Die Geschichte nach dem Buch von Craig Davidson nimmt manche schräge ironische Wendung. So gibt es etwa die Vereinbarung der beiden, jeweils nach kurzer SMS-Anfrage sexuellen Kontakt zu pflegen. Angefangen hat es damit, dass Stéphanie ausprobieren wollte, ob „es“ nach dem Unfall noch geht. Dass Stéphanie, als sie selbst auf Prothesen wieder gehen kann, Alis Managerin für blutige (und illegale) Hinterhofkämpfe wird, ist auch so ein unerwarteter Querschläger.

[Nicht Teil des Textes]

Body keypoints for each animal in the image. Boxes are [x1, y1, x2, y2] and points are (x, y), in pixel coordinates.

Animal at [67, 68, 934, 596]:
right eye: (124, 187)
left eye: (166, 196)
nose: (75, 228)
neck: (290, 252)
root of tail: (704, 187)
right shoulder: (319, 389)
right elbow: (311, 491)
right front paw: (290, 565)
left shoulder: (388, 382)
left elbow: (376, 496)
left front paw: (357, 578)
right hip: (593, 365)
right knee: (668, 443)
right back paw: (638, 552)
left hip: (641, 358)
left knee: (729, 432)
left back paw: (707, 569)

„Der Geschmack von Rost und Knochen“ ist zudem vielschichtig, ohne sich wirklich bedeutungsschwanger zu gebärden, ohne den dokumentarischen Charakter im Sentiment einzubüßen: Stéphanie also macht ihren Weg zurück ins Leben. Ali und Stéphanie finden einen gemeinsamen Weg in die Zukunft. Ali findet einen Weg aus seiner zwielichtigen Existenz, mit Nebenjobs wie dem Anbringen illegaler Überwachungskameras, langsam heraus (während Regisseur Jacques Audiard auf diesem Weg einen Schlenkerer massiver Sozial- und Wirtschaftskritik auch noch hinein bringt). Und Ali findet einen Weg zu seinem Sohn.

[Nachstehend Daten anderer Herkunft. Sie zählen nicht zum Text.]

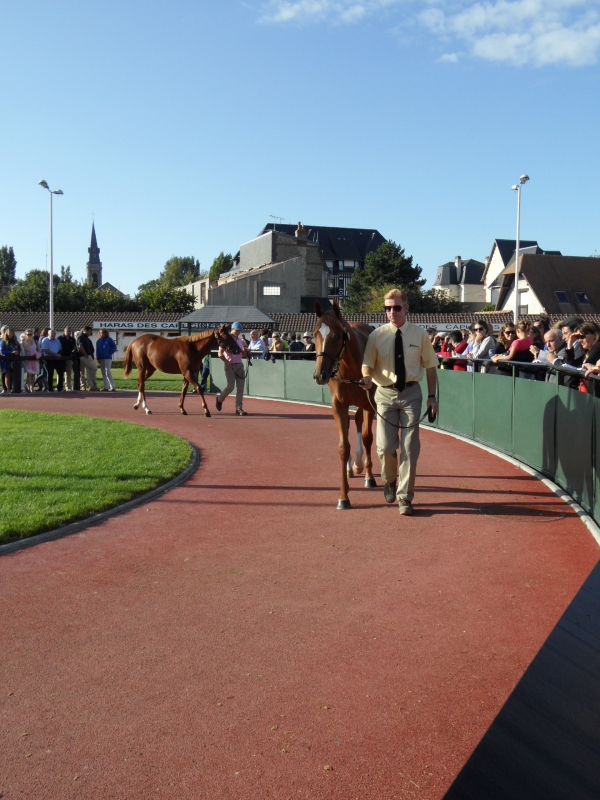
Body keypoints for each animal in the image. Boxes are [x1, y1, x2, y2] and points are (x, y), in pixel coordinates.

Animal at [313, 299, 377, 510]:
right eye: (315, 334)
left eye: (337, 335)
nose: (320, 374)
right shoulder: (338, 405)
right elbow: (343, 447)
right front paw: (343, 496)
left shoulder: (370, 405)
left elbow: (367, 437)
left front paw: (369, 477)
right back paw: (351, 466)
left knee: (359, 424)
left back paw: (359, 464)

Dieser führt – im Wortsinn - über brüchiges Eis: Sams Unfall gegen Schluss des Filmes ist die einzig wirklich irritierende Szene: „Muss das jetzt auch noch sein“, fragt man sich. Noch dazu geht die Musik von Alexandre Desplat – die den ganzen Streifen hindurch mit Opulenz und Understatement gleichzeitig eingesetzt wurde – in diesen Szenen gleichfalls durch in Richtung purer Kitsch.

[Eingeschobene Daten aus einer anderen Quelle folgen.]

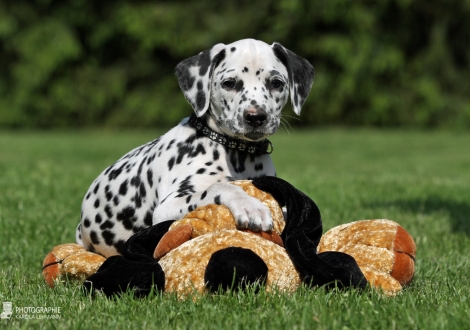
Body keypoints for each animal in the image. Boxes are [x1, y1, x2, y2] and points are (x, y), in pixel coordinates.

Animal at [76, 37, 312, 256]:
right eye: (229, 83)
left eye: (276, 83)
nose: (256, 117)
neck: (236, 152)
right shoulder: (166, 207)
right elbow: (219, 187)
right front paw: (249, 205)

Marion Cotillard und Matthias Schoenaerts, die ihre Figuren mit größter Selbstverständlichkeit „verkörpern“, führen den Film aus diesem vorübergehenden Tiefpunkt aber noch ein letztes Mal zurück zu dokumentarischer Sachlichkeit. Man ist auf einem guten Weg. Und „sicher“ ist nichts.